— WORK TO COMPLETE —
The expected result is the segment of the entries that begins with the line containing "thumb tip: (1005, 900)" and ends with the last line, copied verbatim.

— GIVEN DATA —
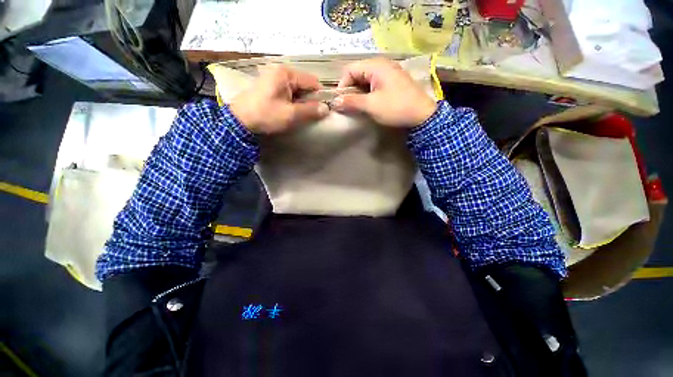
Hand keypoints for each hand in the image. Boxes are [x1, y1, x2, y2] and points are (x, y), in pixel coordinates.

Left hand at [229, 64, 329, 133]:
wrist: (240, 121)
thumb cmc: (266, 115)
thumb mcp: (291, 114)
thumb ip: (310, 110)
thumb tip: (326, 109)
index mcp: (286, 73)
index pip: (312, 81)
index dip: (319, 96)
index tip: (321, 111)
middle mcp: (280, 71)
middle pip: (304, 85)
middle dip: (309, 100)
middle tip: (308, 115)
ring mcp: (274, 77)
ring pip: (297, 89)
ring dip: (301, 102)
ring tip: (298, 114)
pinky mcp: (270, 85)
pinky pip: (288, 92)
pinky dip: (293, 101)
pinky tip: (290, 111)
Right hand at [331, 59, 436, 127]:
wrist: (422, 115)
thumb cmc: (395, 108)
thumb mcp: (371, 105)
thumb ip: (351, 102)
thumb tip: (334, 102)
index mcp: (376, 65)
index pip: (350, 69)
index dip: (342, 85)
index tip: (341, 101)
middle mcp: (382, 65)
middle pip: (357, 73)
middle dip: (350, 89)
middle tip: (348, 105)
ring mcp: (388, 73)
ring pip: (365, 80)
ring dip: (359, 92)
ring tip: (357, 106)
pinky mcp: (392, 82)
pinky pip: (374, 84)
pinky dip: (368, 93)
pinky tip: (368, 104)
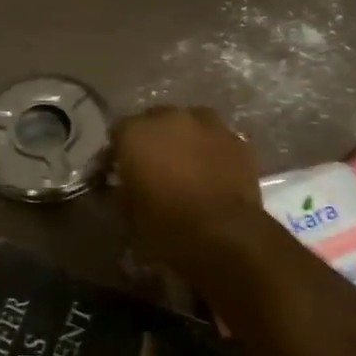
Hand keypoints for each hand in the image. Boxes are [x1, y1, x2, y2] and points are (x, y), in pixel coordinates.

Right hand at [112, 106, 264, 266]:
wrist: (225, 238)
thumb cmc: (166, 228)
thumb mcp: (128, 215)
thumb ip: (122, 190)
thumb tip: (123, 185)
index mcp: (134, 132)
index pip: (118, 133)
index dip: (118, 154)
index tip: (120, 173)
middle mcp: (169, 117)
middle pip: (155, 121)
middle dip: (153, 141)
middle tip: (154, 169)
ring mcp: (207, 125)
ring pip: (189, 125)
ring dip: (184, 141)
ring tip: (186, 168)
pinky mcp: (237, 141)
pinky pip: (216, 140)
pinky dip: (211, 152)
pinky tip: (212, 175)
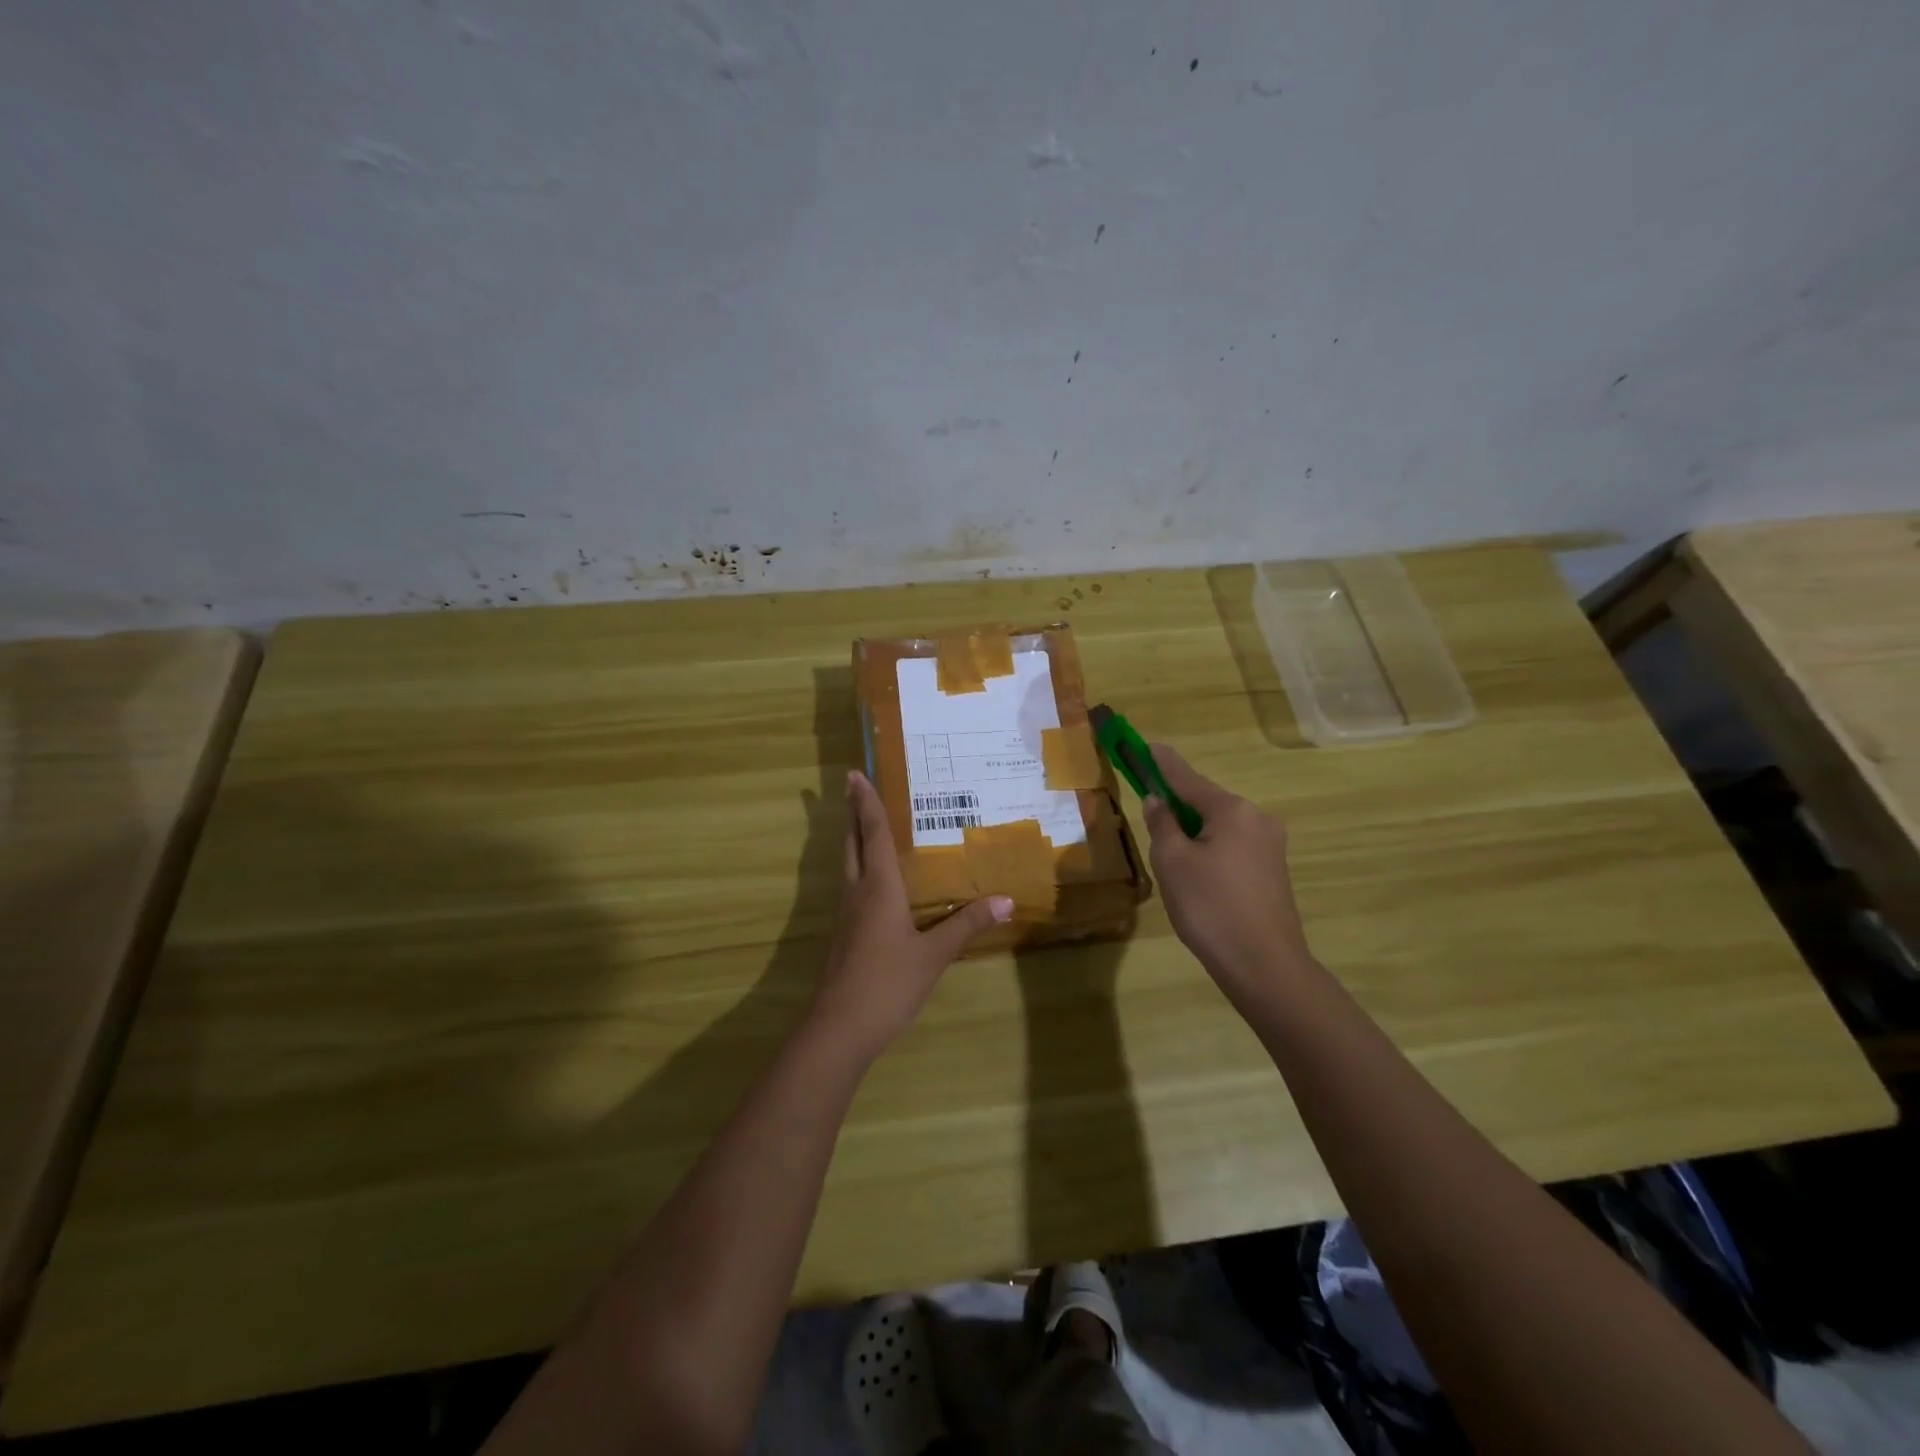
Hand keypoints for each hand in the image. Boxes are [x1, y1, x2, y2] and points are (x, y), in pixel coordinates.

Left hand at [808, 770, 1012, 1061]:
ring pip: (847, 864)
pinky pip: (851, 886)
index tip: (856, 775)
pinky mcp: (843, 935)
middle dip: (853, 813)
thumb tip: (1005, 900)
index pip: (874, 835)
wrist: (839, 1028)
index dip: (868, 804)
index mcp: (878, 888)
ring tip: (863, 822)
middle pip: (852, 843)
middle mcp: (857, 893)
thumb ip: (966, 926)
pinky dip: (858, 866)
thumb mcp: (933, 955)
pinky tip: (871, 880)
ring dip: (853, 838)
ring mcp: (845, 915)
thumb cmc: (887, 983)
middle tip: (852, 786)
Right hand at [1141, 745, 1314, 1006]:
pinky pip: (1231, 846)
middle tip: (1148, 813)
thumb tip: (1158, 801)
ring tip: (1168, 857)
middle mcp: (1256, 818)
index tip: (1145, 744)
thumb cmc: (1211, 908)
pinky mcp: (1272, 870)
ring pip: (1218, 826)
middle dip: (1176, 805)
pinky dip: (1208, 849)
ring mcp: (1269, 845)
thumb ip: (1162, 824)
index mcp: (1232, 810)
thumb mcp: (1172, 862)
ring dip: (1191, 831)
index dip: (1161, 762)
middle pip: (1205, 801)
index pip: (1186, 778)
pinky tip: (1194, 875)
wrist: (1264, 966)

— COMPLETED TASK —
thumb tip: (1005, 900)
index pip: (874, 835)
wrist: (839, 1028)
index dip: (868, 804)
index mcp: (878, 888)
ring tip: (863, 822)
middle pip: (852, 843)
middle mcp: (857, 893)
thumb ip: (966, 926)
pinky dip: (858, 866)
thumb mcp: (933, 955)
pinky tip: (871, 880)
ring dip: (853, 838)
ring mcp: (845, 915)
thumb cmc: (887, 983)
middle tip: (852, 786)
Right hand at [1141, 745, 1314, 1006]:
pinky pip: (1231, 846)
middle tip: (1148, 813)
thumb tip: (1158, 801)
ring tip: (1168, 857)
middle mcp: (1256, 818)
index tip: (1145, 744)
thumb cmc: (1211, 908)
pinky mcp: (1272, 870)
ring pip: (1218, 826)
middle dip: (1176, 805)
pinky dip: (1208, 849)
ring mcp: (1269, 845)
thumb ip: (1162, 824)
index mcp: (1232, 810)
thumb mcp: (1172, 862)
ring dip: (1191, 831)
index dip: (1161, 762)
middle pip: (1205, 801)
index pip: (1186, 778)
pinky tip: (1194, 875)
wrist: (1264, 966)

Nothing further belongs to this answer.